When Carissa found out about her husband’s lying — by searching through his phone bill — she got on her knees and, through her tears, begged him to tell her everything. Dumbfounded by her pain, he told her, “I had no idea you felt that way”; he thought she only valued him as a provider and father. Carissa tells me in awe, “He really didn’t, he didn’t know how much I cared.”
Throughout a year of emotional excavation in couples’ therapy, Dan revealed trauma in his past that he had never told anyone about. Now Carissa feels like she understands her husband better than ever and, actually, Dan feels like he understands himself better, too: Before the affair, he never quite believed that his wife loved him — or understood his own tendency to feel unworthy of love.
The experience was personally transformational for Carissa, too: Now that her biggest fear has happened, and she survived, she has more confidence in her own strength. “I told him last night, ‘I don’t need you, but I want you,” she says. “I don’t need anyone’s validation anymore. I’m more aware and less angry at the world.”

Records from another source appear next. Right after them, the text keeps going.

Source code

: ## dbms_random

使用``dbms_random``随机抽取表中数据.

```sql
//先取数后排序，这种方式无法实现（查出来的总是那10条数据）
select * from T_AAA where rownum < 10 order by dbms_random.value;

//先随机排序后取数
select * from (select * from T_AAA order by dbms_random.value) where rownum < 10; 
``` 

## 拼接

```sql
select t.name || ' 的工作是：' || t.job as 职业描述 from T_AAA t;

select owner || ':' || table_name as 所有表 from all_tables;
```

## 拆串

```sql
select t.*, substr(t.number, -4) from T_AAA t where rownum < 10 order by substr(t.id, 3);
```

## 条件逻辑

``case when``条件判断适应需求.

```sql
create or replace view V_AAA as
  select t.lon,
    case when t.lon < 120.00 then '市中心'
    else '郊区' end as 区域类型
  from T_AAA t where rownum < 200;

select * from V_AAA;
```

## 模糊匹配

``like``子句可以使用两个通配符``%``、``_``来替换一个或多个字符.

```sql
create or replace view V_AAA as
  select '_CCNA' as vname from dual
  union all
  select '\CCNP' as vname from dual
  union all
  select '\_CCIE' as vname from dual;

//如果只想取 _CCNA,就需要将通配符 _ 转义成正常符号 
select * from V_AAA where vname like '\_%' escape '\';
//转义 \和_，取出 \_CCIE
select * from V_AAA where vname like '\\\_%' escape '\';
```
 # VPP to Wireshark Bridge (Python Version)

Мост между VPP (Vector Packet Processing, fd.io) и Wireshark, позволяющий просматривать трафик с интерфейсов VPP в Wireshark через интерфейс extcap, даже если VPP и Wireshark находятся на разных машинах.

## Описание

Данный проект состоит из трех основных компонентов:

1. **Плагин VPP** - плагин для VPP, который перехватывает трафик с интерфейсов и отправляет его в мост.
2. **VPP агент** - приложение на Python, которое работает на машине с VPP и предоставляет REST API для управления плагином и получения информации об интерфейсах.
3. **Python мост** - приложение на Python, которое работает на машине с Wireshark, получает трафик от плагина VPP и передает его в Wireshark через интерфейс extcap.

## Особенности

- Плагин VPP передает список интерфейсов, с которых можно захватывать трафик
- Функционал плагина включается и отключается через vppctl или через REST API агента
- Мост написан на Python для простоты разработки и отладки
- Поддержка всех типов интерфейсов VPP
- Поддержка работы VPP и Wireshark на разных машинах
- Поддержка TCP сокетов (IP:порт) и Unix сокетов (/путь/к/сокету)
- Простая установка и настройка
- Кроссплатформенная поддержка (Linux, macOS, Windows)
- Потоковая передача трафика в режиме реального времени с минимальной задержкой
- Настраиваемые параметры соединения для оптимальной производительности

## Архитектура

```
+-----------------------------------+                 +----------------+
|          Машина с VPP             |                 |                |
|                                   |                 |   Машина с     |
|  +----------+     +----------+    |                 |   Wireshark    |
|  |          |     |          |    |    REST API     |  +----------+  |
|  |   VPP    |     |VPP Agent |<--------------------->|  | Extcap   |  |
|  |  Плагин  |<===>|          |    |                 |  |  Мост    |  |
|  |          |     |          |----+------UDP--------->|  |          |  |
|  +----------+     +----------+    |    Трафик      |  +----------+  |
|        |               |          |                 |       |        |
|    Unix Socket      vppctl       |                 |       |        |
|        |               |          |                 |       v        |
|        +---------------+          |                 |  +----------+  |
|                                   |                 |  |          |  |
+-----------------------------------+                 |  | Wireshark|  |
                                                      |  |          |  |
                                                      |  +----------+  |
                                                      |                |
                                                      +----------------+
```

Of course, things aren’t perfect. Dan still struggles with communicating his feelings, and the affair happened too recently to be entirely left in the past. “We’re not 20 years in,” says Carissa. “But the point we’re at now? It’s way better than it ever was before this.”
Theirs is a happy antidote to the scores of relationships destroyed by infidelity — it’s one of the leading causes of divorce — but the sad truth is that even when couples do manage to stay together, they often have trouble moving beyond the indiscretion. Either they go back to their pre-affair ways, simply happy to have survived it, or “their whole relationship fossilizes around this one event and there is no core anymore,” says Perel. “And it’s often a living hell.”
But it isn’t always, and it doesn’t have to be.